### What needs to be done:
Determine the number of lines below that contain the string "middle", and state only that number.

[Dataset entries]
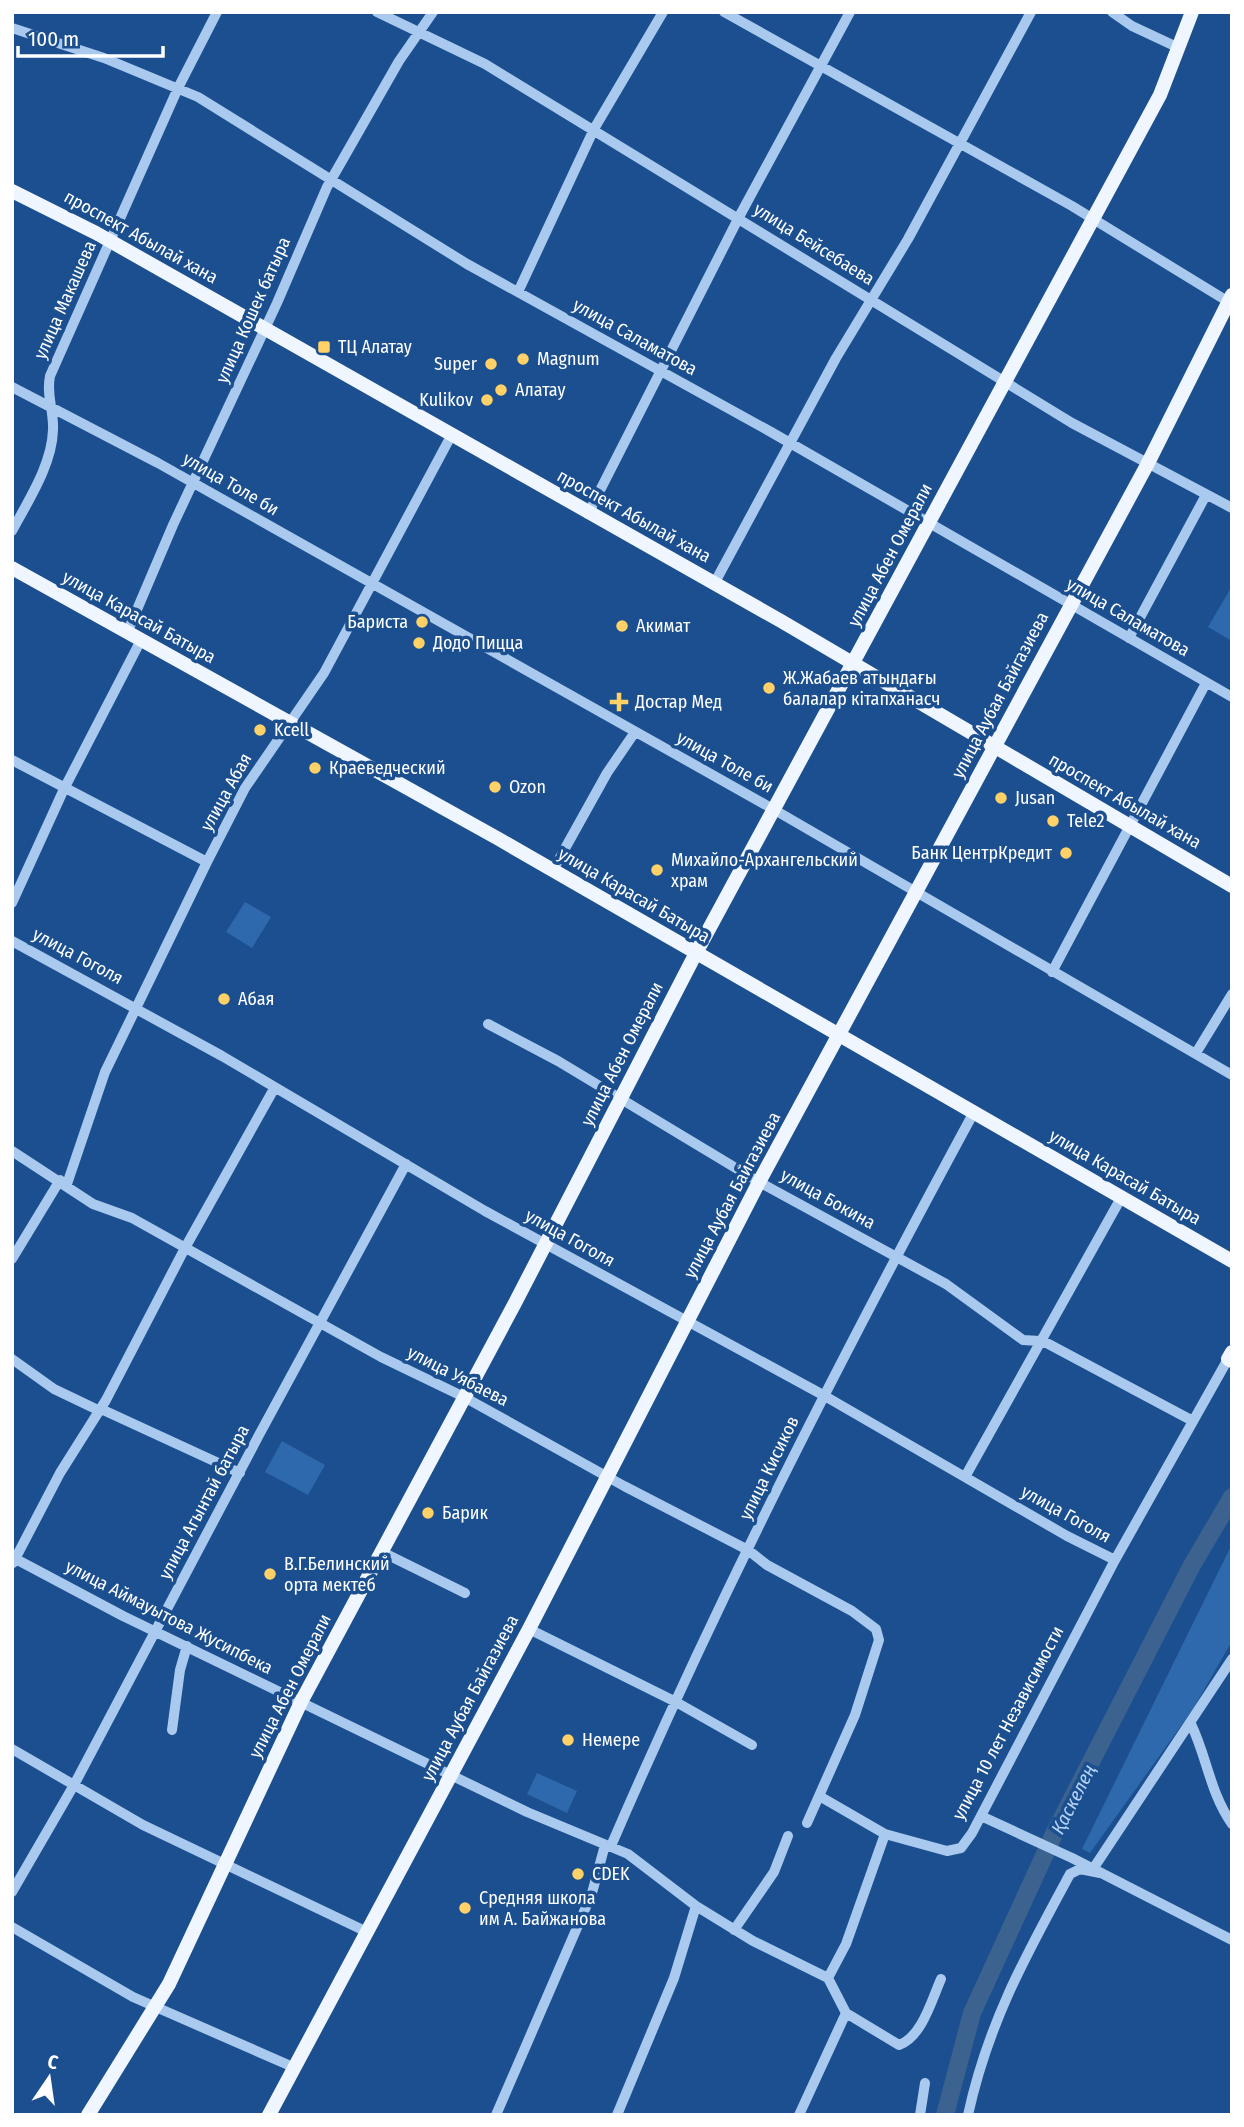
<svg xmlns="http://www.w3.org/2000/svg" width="1244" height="2127" font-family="'Fira Sans Condensed',sans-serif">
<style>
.green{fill:#2e69ad}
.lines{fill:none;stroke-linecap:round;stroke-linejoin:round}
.river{stroke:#3c6290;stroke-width:18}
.minor{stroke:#a9c9ee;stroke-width:10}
.major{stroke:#f0f6ff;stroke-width:14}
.poi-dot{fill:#ffd166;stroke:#1b4f8f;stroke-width:2.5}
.labels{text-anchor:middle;stroke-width:7;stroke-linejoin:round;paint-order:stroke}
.street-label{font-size:18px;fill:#fff;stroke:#1b4f8f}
.poi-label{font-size:18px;fill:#fff;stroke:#1b4f8f;text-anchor:start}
.water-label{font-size:19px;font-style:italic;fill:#b5d3f5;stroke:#1b4f8f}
</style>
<rect width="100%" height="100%" fill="#1b4f8f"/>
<!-- green -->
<path class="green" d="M1232 586V641L1208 627Z
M245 902 271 917 252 948 226 932Z
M282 1441 325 1465 308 1495 265 1472Z
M1232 1544V1641L1193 1709 1090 1853 1082 1849Z
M537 1773 577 1791 567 1813 527 1794Z"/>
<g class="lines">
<!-- river -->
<path class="river" d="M945 2115 972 2013 1056 1830 1191 1567 1232 1497"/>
<!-- minor -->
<path class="minor" d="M377 12 485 64 1072 423 1232 508
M724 12 1072 206 1232 304
M1112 12 1132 26 1179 48
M12 28 104 58 198 97 467 264 771 432 1232 697
M518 292 594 129 663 12
M12 387 158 463 773 809 1232 1075
M588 514 739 217 850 12
M12 531C28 501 52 465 53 430 54 410 46 396 50 376L178 88 217 12
M714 584 836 358 908 239 1031 12
M127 633 173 525 277 303 327 187 399 61 433 12
M1129 638 1206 495
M12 760 207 862
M553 870 607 773 635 732
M12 903 64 789 141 640
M12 941 222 1056 485 1211 823 1395 1067 1536 1115 1560
M1052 972 1206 683
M488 1024 558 1061 759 1182 946 1284 1023 1340 1040 1341
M1196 1053 1232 994
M12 1151 93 1204 132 1218 381 1357 464 1397 624 1486 748 1550 767 1565 852 1611 876 1629 879 1640 855 1715 807 1823
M67 1184 105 1072 207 862 245 788 324 673 451 436
M12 1259 60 1180
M1041 1340 1191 1420
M12 1359 54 1389 100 1411
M101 1409 240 1473
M965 1477 1121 1198
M382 1552 465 1593
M12 1557 123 1616 527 1812 628 1854 696 1906 753 1941 828 1978
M13 1563 60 1473 106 1400 185 1248 275 1087
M529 1629 676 1702 752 1745
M1191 1724C1207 1757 1210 1793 1232 1824
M172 1730 180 1670 187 1646
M12 1749 143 1825 365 1931
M821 1797 885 1834
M981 1816 1072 1858 1232 1940
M611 1846C719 1595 844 1352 974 1112
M1093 1869 1232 1659
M12 1892 74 1785 259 1435 406 1164
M12 1927 133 1997 293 2067
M734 1930 774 1872 788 1836
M828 1978 846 1944 885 1834 947 1851 961 1848 972 1833 1115 1560 1228 1359
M846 2013 899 2045C922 2037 932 1999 941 1979
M496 2115 592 1893 605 1845
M617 2115 674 1978 696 1906
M799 2115 846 2013 828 1978
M920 2115 925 2083
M968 2115C988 2023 1026 1955 1070 1874L1080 1869 1100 1873"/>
<!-- major -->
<path class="major" d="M12 191 96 233 781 621 1232 886
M12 568 497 838 1232 1261
M1232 1352 1228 1359 1232 1361
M88 2115 169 1984 301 1702 515 1303 696 953 1160 95 1192 12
M269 2115 529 1629 759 1182 1147 465 1232 295"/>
</g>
<!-- markers -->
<g class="poi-dot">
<rect x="317" y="340" width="14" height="14" rx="3.5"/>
<circle cx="523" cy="359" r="7"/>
<circle cx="491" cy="364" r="7"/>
<circle cx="501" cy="390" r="7"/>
<circle cx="487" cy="400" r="7"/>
<circle cx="422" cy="622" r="7"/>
<circle cx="622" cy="626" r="7"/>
<circle cx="419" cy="643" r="7"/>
<circle cx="769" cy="688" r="7"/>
<path d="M615.5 691.5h7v7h7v7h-7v7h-7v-7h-7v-7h7z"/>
<circle cx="260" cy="730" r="7"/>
<circle cx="315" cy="768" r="7"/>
<circle cx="495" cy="787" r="7"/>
<circle cx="1001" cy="798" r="7"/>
<circle cx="1053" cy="821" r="7"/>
<circle cx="1066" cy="853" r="7"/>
<circle cx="657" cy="870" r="7"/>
<circle cx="224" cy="999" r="7"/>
<circle cx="428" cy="1513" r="7"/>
<circle cx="270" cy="1574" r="7"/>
<circle cx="568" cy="1740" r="7"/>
<circle cx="578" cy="1874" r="7"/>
<circle cx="465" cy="1908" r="7"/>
</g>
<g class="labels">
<!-- street labels -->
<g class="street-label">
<text transform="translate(141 237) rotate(29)" y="6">проспект Абылай хана</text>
<text transform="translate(814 244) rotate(32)" y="6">улица Бейсебаева</text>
<text transform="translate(65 300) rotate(-66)" y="6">улица Макашева</text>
<text transform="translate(253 310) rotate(-66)" y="6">улица Кошек батыра</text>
<text transform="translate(635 337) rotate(29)" y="6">улица Саламатова</text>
<text transform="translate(231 484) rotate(30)" y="6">улица Толе би</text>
<text transform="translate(634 516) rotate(29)" y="6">проспект Абылай хана</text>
<text transform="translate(890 555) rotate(-62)" y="6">улица Абен Омерали</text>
<text transform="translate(139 617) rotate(29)" y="6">улица Карасай Батыра</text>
<text transform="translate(1128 617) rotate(30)" y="6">улица Саламатова</text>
<text transform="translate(1000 695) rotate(-62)" y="6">улица Аубая Байгазиева</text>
<text transform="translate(725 762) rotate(29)" y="6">улица Толе би</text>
<text transform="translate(226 792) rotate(-61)" y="6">улица Абая</text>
<text transform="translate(1125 801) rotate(30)" y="6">проспект Абылай хана</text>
<text transform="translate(634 895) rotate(30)" y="6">улица Карасай Батыра</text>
<text transform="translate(78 956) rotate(28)" y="6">улица Гоголя</text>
<text transform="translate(622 1054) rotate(-63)" y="6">улица Абен Омерали</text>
<text transform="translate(1125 1177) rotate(30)" y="6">улица Карасай Батыра</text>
<text transform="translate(732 1195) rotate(-62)" y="6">улица Аубая Байгазиева</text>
<text transform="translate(828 1199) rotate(29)" y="6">улица Бокина</text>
<text transform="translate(570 1238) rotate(29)" y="6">улица Гоголя</text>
<text transform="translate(458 1376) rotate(27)" y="6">улица Уябаева</text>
<text transform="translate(769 1468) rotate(-64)" y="6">улица Кисиков</text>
<text transform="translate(204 1502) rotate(-62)" y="6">улица Агынтай батыра</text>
<text transform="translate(1066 1514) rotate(29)" y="6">улица Гоголя</text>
<text transform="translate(169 1617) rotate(27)" y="6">улица Аймауытова Жусипбека</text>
<text transform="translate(290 1686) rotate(-63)" y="6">улица Абен Омерали</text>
<text transform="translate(470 1698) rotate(-62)" y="6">улица Аубая Байгазиева</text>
<text transform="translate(1008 1723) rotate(-62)" y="6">улица 10 лет Независимости</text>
</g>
<!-- poi labels -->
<g class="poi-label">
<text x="338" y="353">ТЦ Алатау</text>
<text x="537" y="365">Magnum</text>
<text x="477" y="370" text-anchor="end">Super</text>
<text x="515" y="396">Алатау</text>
<text x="473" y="406" text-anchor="end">Kulikov</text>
<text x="408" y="628" text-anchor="end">Бариста</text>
<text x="636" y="632">Акимат</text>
<text x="433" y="649">Додо Пицца</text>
<text x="783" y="684">Ж.Жабаев атындағы<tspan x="783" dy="21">балалар кітапханасч</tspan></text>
<text x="635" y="708">Достар Мед</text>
<text x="274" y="736">Kcell</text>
<text x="329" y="774">Краеведческий</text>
<text x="509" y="793">Ozon</text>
<text x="1015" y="804">Jusan</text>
<text x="1067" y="827">Tele2</text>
<text x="1052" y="859" text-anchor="end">Банк ЦентрКредит</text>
<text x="671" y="866">Михайло-Архангельский<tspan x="671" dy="21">храм</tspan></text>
<text x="238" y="1005">Абая</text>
<text x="442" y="1519">Барик</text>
<text x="284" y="1570">В.Г.Белинский<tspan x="284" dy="21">орта мектеб</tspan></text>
<text x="582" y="1746">Немере</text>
<text x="592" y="1880">CDEK</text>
<text x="479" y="1904">Средняя школа<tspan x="479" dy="21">им А. Байжанова</tspan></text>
</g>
<!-- water labels -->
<g class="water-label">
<text transform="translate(1073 1799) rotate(-63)" y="7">Қаскелең</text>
</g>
</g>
<!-- border -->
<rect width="1244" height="2127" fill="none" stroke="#ffffff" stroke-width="28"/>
<!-- north arrow -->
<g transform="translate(49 2078) rotate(13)" stroke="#1b4f8f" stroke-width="5" paint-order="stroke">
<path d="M0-5L12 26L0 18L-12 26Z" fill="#ffffff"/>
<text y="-10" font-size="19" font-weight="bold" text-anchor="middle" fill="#ffffff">С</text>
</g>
<!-- scale -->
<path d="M18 46v10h145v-10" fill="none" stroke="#ffffff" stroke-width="3.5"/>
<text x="28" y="46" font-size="21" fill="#ffffff" stroke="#1b4f8f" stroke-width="5" paint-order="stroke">100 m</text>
</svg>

### Exercise result:
2